Likewise - most business owners (myself at the top of the list) don't want to hire an accounting staff NOR do we want to learn accounting. It really does have it's own mindset and rules. Enter QuickBooks - it's an attempt to shield users from learning all the nasty bits while doing all the "right" stuff behind the scenes.

You can see why this would meet with mixed success, and frustration. Add in the fact that Intuit really is as skanky as many here have mentioned and the frustration level increases.

Why does Quickbooks sell so many copies? A lot of people find that as painful as it is, it solves the problem in the least painful way. No wonder most companies I work with don't get nearly the info they should from their books. But that's another story.
John Seiffer Send private email
Sunday, February 26, 2006
As many of you have commented the problem mostly lies in the fact that I don't think like an accountant and the software does. Sort of an impedence mismatch. I'm reluctantly learning some of basics of accounting.

I've learnt loads in the last year on all sorts of topics, including marketing, ecommerce, support etc. I have found it all really interesting. Except accounting. Its both complicated AND dull, an impressive achievement. I now understand why they have to pay accountants do much - no-one would want to do it otherwise.

That said I believe Quickbooks could have done a lot more to make it simpler for non-accountants like myself. I am also unimpressed that the tutorial crashes and the program itself crashes every time I try to delete an account I erroneously added. Surely they tested that?

Intuit don't appear to sell Quicken in the UK any more. A US version isn't much use to me if I want to work out VAT.
Andy Brice Send private email
Sunday, February 26, 2006
I use http://www.acclaimsoftware.com

Seriously. I keep meaning to adopt MYOB but never really get around to it.

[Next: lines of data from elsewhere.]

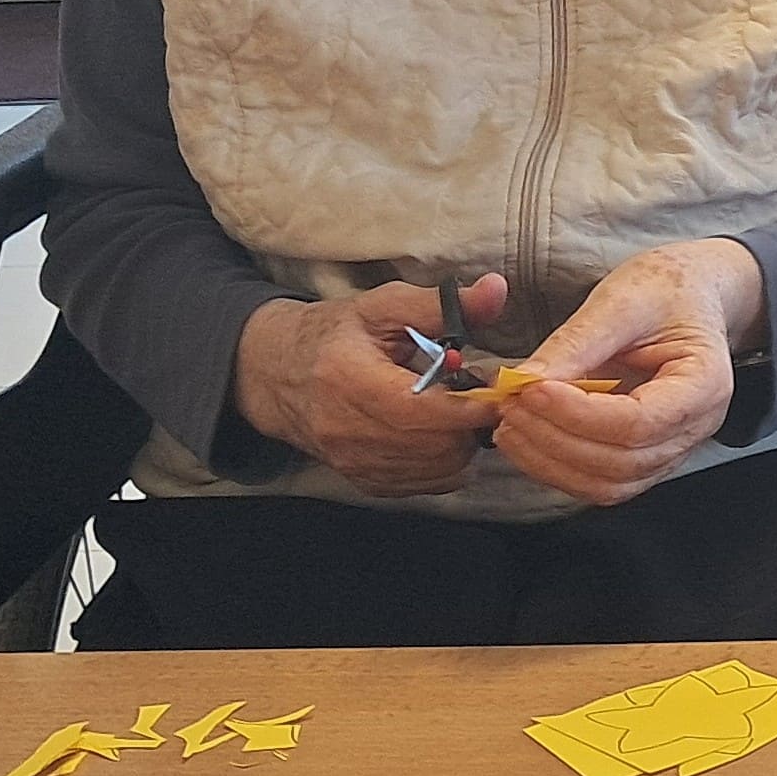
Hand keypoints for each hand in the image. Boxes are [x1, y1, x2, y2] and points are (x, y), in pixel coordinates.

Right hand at [231, 276, 506, 495]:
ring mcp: (354, 462)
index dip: (468, 405)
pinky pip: (427, 485)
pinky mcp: (364, 481)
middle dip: (471, 422)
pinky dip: (447, 462)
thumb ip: (443, 304)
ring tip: (456, 411)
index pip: (420, 410)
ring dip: (462, 442)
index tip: (494, 389)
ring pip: (438, 470)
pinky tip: (439, 433)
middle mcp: (346, 430)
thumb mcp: (384, 306)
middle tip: (476, 395)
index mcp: (348, 379)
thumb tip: (496, 290)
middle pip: (436, 446)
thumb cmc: (337, 335)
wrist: (280, 374)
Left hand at [492, 239, 764, 507]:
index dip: (579, 414)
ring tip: (511, 422)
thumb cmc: (667, 290)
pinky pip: (599, 480)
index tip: (532, 390)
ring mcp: (671, 449)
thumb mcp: (622, 301)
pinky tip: (528, 435)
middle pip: (621, 462)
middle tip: (511, 403)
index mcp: (704, 385)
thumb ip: (575, 343)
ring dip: (550, 460)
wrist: (691, 295)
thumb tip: (524, 382)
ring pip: (608, 483)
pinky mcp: (643, 455)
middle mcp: (695, 428)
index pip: (639, 423)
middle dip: (555, 439)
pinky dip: (556, 465)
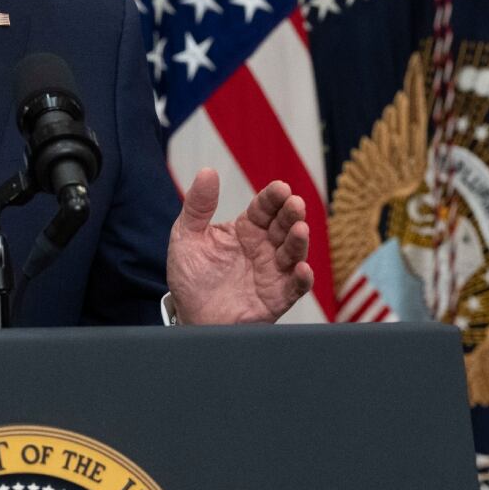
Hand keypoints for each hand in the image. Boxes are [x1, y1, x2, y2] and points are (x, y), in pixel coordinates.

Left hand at [165, 169, 312, 324]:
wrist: (190, 317)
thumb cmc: (191, 277)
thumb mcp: (186, 237)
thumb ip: (198, 206)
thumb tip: (207, 171)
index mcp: (245, 230)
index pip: (264, 208)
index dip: (273, 198)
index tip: (280, 188)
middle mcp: (264, 248)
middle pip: (283, 227)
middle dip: (291, 214)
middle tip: (295, 204)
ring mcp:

It does a ton of stuff that I don't really use and it's a piece of cake to understand because its paradigm is basically a cashbook with incomings and outgoings.

It's DEAD simple. It looks to me like an 'old fashioned' vanilla VB (or maybe Access) app on top of an MDB database. It even backs itself up when you want it to.

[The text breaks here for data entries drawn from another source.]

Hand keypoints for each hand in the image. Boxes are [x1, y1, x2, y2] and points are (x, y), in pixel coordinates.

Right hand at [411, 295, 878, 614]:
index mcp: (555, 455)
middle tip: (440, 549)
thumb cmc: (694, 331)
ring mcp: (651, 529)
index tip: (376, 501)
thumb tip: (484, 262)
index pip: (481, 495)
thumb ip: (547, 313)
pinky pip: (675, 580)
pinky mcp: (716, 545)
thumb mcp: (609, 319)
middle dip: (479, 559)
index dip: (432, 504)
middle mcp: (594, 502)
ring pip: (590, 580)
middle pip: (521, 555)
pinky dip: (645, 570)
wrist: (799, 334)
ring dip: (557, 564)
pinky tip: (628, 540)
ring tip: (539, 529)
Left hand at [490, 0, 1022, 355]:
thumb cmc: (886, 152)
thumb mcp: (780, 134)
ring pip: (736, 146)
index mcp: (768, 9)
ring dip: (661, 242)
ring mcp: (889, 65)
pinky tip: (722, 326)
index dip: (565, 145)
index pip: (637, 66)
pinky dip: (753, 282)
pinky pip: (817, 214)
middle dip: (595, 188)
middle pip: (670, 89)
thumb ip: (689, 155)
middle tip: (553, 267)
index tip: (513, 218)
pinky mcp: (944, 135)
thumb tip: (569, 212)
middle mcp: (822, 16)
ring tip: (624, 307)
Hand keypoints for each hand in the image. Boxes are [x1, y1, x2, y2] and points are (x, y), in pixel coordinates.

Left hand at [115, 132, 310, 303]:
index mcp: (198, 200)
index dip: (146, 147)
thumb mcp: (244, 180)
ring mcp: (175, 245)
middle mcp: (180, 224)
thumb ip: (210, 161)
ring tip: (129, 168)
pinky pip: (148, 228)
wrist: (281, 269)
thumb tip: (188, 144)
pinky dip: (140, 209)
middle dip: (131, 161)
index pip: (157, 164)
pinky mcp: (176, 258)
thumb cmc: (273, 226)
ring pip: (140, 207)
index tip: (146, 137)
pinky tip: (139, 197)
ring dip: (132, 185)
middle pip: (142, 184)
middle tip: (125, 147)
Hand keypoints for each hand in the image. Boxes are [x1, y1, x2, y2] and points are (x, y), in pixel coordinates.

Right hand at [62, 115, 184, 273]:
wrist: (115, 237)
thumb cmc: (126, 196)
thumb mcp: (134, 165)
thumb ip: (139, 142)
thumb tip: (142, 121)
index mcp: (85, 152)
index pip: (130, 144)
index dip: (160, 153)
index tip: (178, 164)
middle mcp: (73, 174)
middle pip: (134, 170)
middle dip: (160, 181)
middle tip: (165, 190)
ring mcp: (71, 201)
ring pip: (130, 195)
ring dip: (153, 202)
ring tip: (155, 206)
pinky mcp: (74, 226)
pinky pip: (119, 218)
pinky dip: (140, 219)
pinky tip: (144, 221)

It prints off UK VAT returns *exactly* like the green VAT form. Brilliant.

You enter credit card purchases as 'Split' entries; i.e. a single entry containing multiple items (each of which can have its own VAT amount etc.)

You can have multiple projects, clients, rates, proposals, estimates, invoices pending/complete/outstanding.

It can reconcile your bank statements. Generate reports. Lots of useful stuff.
MonkeySpank Send private email
Sunday, February 26, 2006
I've only use Quickbooks 2005 but as a person who has used Sage in the past Quickbooks is a breath of fresh air. It's a great little program for a small business, many accountants also prefer it because their customers can use it a lot more easily than they can Sage (which is very popular in the UK)

So I'm going against the grain slightly and giving it a thumbs up for our small business use.